UX Requirements for Voice Interfaces

Defining UX requirements for a Voice User Interface Product

Published in

UX Collective

4 min readNov 17, 2018

I have been designing Voice UX for about two and a half years. During this period, I was lucky to get to work on a plethora of domains, devices, and platforms. I have had opportunities to work with a melange of designers and add new tools to my skill set.

I also got a chance to experiment with my process — from implementing theoretical methods, borrowing from my fellow designers, learning from my pet projects.

Here, I am trying to document my Voice User Experience(VUX) design which I have now roughly settled on. (I am no way claiming that you should adopt this process, or that it is the best/only process. I am sharing my two cents, on the off chance that somebody finds it helpful.)

Ok, so here goes..

When designing for Voice, I can roughly divide my work into three phases: 1. Discover & Define 2. Ideate & Design 3. Evaluate

In this post, I would expand on the Discover & Define phase. This phase is a collaboration with Product Managers(PM), Developers, and Marketing teams.

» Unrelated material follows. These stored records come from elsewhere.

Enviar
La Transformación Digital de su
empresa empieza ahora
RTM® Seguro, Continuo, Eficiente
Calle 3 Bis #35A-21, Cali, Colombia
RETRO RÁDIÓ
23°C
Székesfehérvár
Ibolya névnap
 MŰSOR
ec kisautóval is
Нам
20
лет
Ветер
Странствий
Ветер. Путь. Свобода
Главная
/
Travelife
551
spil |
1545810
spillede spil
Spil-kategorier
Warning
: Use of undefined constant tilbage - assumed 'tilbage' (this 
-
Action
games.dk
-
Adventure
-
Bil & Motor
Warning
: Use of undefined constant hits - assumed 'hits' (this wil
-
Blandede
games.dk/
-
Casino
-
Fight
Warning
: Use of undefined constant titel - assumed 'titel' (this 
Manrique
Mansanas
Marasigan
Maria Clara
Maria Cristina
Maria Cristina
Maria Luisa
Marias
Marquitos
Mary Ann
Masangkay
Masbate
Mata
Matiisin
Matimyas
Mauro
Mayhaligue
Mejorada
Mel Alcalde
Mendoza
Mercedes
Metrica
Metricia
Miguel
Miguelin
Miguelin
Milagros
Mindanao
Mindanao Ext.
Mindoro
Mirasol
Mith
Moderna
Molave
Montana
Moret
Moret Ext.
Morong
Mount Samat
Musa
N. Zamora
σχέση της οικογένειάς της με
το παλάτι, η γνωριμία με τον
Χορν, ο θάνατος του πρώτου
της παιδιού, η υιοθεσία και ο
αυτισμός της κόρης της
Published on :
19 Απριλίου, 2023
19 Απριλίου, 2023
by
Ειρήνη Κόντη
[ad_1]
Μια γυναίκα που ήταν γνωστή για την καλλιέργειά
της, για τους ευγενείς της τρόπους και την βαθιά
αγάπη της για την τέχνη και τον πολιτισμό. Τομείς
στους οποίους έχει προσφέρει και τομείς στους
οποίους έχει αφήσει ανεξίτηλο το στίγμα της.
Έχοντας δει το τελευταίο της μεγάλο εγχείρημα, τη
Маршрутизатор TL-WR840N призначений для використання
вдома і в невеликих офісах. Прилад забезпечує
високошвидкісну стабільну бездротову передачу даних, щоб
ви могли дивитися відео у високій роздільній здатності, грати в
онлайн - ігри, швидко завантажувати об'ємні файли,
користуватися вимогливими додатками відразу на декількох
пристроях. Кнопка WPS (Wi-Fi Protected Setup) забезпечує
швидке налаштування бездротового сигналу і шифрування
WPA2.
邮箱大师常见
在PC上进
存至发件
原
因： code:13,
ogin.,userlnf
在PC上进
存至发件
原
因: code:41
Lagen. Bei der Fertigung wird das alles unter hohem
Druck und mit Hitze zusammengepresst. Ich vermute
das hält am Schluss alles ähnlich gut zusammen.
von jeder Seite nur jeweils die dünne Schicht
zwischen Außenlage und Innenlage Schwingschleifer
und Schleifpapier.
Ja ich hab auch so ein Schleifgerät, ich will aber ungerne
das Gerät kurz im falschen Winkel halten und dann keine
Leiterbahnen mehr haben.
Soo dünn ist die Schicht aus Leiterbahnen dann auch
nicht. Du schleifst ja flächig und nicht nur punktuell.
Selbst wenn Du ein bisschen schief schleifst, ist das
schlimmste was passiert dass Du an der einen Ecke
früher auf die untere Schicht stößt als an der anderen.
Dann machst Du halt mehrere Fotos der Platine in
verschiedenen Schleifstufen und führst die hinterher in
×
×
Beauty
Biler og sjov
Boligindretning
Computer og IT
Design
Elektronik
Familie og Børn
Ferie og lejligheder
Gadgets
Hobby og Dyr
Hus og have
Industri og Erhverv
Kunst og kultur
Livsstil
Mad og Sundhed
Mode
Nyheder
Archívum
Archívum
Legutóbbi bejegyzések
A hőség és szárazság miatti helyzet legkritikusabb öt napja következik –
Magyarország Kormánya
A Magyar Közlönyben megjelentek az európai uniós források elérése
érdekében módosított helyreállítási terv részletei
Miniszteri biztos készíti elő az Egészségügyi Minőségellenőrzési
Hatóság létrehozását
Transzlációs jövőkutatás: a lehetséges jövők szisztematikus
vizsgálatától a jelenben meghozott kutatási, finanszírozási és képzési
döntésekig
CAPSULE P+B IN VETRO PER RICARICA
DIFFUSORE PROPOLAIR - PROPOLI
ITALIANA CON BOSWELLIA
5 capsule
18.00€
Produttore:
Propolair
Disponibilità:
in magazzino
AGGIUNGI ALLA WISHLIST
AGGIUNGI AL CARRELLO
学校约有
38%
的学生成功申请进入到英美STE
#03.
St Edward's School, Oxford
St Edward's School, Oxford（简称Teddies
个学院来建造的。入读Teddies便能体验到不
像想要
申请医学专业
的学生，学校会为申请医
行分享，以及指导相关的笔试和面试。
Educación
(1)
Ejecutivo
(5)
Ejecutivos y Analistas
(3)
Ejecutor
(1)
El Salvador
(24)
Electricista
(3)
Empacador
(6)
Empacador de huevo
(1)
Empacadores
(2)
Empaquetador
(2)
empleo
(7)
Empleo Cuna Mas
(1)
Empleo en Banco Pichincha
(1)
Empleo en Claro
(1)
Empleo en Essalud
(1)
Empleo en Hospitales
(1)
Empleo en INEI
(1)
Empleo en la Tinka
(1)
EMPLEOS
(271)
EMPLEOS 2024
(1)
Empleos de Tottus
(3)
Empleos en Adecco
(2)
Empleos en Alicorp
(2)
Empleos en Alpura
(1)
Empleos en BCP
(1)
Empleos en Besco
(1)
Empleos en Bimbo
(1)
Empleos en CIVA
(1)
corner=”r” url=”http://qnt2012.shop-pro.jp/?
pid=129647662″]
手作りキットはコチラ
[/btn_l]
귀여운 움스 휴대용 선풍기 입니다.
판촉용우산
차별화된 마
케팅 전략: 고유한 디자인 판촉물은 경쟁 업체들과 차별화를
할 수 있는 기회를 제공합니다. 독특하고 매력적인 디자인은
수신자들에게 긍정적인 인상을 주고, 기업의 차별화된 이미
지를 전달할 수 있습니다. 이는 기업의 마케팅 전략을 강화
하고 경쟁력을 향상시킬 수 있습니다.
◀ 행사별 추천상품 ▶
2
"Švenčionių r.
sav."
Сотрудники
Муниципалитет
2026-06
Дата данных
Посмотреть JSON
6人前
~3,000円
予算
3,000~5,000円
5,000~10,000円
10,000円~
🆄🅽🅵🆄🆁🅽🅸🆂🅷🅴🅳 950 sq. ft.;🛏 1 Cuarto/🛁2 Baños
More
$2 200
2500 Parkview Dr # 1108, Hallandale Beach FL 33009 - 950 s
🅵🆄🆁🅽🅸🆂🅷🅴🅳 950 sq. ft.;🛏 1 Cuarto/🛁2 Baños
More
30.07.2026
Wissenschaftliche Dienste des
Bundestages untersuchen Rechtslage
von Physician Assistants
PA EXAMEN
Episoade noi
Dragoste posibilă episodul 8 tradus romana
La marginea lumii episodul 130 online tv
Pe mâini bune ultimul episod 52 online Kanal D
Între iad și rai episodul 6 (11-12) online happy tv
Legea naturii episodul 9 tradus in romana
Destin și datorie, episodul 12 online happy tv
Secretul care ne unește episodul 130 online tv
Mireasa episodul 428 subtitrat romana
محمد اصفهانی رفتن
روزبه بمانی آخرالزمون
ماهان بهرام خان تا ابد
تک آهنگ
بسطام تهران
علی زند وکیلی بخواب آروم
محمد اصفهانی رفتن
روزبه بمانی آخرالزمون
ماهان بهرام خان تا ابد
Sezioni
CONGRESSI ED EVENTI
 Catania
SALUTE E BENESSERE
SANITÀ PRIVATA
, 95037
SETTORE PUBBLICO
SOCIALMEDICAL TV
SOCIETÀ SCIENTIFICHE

Project Kick-off & Validation

The starting point for any project is a loose brief of the project idea — the high-level purpose of the project.
Ex: I want users to be able to access Goodreads through voice.
(I will be using a Goodreads voice app as an example throughout the article)

To check the possibility of a compelling product, a research phase is necessary. The following needs to be covered:
1. User Needs: What is the user need that the product is addressing? What are the main tasks users will be performing? Who is the target audience, and what are their expectations from a voice interface?
The methods used could be primary (user interviews), or secondary ( existing research, analytics from an existing product).

2. Competitor Audit: If a similar product exists in the marketplace, looking into its user reception & feedback helps to find points of interest. Moreover, this gives an idea regarding user mental models & expectations.

3. Research the platform/tech: If working on a new voice platform, it is very important to grasp its capabilities & limitations. Points considered are follow-up support, multiple-user support, barge-in command support, anaphora, etc. (If you are completely new to voice interfaces, you can refer to this VUI glossary to understand a few jargons.)

Another important consideration is if the platform has/needs a display component. That will impact the supported features and goals.

User Scenarios

Based on the (primary/secondary) research, we can now create a few core user scenarios.

Ex: in Goodreads, few user scenarios:

John’s friend, Andrew mentions an amazing book he has recently completed. He insists that John should definitely read it. John adds the book to his ‘to-read’ shelf.
Sally is binging on Netflix after a long day at work. The title of the book in one of the character’s hand looks quite appealing. She looks up the book on Goodreads.

Mostly, the core functionality of an app becomes the most important user scenario. Ex: a weather app offering information on weather, and alerts. However, in some cases, that may not hold true. Ex: in Goodreads, scrolling to check friend’s activity doesn’t seem a scenario for voice interface.

Journey Mapping

For each of the user scenarios, we outline the user journey to find where voice modality can fit in.
We look into each step to see voice is suited to complete the task.

Here, all the steps can be supported by voice

Voice-only may not be the best medium for the last task

For beginners, Webcredible’s checklist is a good resource about deciding if voice would be a correct modality for a task.

Defining Goals/Capabilities

From the journey maps, we can now decide the user goals that will be supported:
1. If all the steps are suitable for voice, and the platform supports all the tasks, that journey can be a goal.
2. If a step is not suited for voice, is it possible (good UX) to complete a part of the task, and let the user finish the rest (synced device)? If so, it can be added as a goal.

Goal 1: Look up a book.
Goal 2: Look up rating of a book
Goal 3: Mark a book as to-read, currently reading, read
etc.

Note: For some cases, some core goals need to be added even if they don’t fulfill these criteria.
Ex: A banking app needs to handle the user utterance to transfer money, even if the platform/tech doesn’t handle it. Designing for that goal is all about the best way of error-handling.

Defining Personality

In voice interfaces, the product’s personality is overt. The personality is defined by the voice and tone of verbal interactions.
For existing services, personality may already be defined. That can be referenced to maintain a consistent personality across mediums.
If the personality is yet to be created, it needs to align with the product’s purpose.

Also to be factored in is the platform’s defined persona, ex: Alexa has some defined rules regarding her behavior.

This concludes the define phase.
Documents at the end of the phase: The Product Spec, usually maintained by PM. (This may get updated later, based on unforeseen issues during design and development phase)

Note: I am in no way affiliated to Goodreads, just a frequent user of the product.